OBJETIVO DE LA TAREA:
Según el texto mostrado, ¿cuál es el factor adicional que le ha permitido a Piñera y la derecha seguir gobernando?

TEXTO MOSTRADO:
· · · · ·

Sin embargo, hay un factor más que le ha permitido a Piñera y la derecha seguir gobernando pese a su estrepitoso fracaso; también pese a los crímenes de lesa humanidad cometidos por agentes del Estado, desde Camilo Catrillanca hasta el día de hoy; pese incluso a su impopularid y a no controlar plenamente la agenda legislativa, lo que ya es mucho decir considerando el hiperpresidencialismo patagruélico consagrado en la Constitución Zombi que todavía nos rige.

Ese factor es el comportamiento mediocre de la oposición que salvo honrosas excepciones, no ha sido una alternativa de gobierno a la administración derechista e incluso a ratos pareciera no querer serlo. 

Sectores de oposición, en más de una ocasión, han votado con la derecha en importantes materias; han salvado a sus ministros de acusaciones constitucionales que más allá de su oportunidad o conveniencia coyuntural, tenían sobradas razones. A este respecto, no han faltado los oportunistas y demagogos que haciendo uso de retorcidos razonamientos "tácticos" y en ocasiones, apelando a principios de un republicanismo abstracto han preferido contener la debacle Piñerista a abrir cauce a un proceso definitivo de democratización de la sociedad, que no es otra cosa que acabar con la Constitución pinochetista, expresión jurídica de la sociedad neoliberal.

· · · · ·

DATOS EXTRAÍDOS:

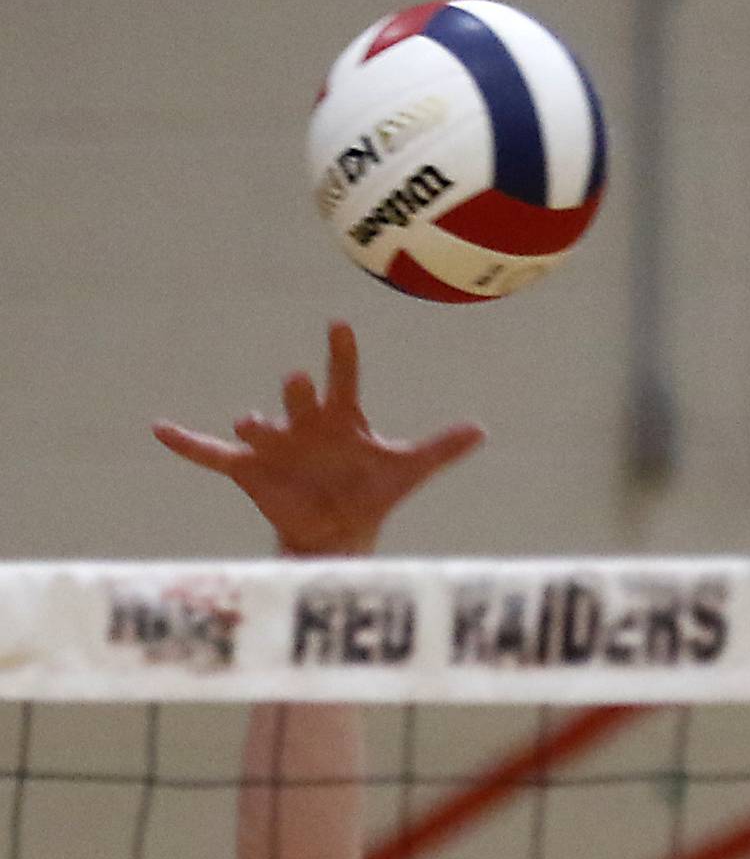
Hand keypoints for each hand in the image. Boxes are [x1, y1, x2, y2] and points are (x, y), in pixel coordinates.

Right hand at [153, 322, 484, 556]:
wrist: (338, 534)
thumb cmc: (370, 493)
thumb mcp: (406, 472)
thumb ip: (440, 449)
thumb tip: (482, 430)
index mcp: (340, 417)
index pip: (343, 377)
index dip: (342, 352)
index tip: (339, 324)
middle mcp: (304, 424)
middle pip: (299, 398)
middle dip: (297, 393)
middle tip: (298, 382)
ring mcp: (275, 445)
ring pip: (259, 426)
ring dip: (254, 426)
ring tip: (250, 425)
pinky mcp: (249, 471)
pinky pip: (211, 455)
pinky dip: (187, 444)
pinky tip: (160, 429)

· · · · ·

RESULTADO DEL EJERCICIO:
El comportamiento mediocre de la oposición.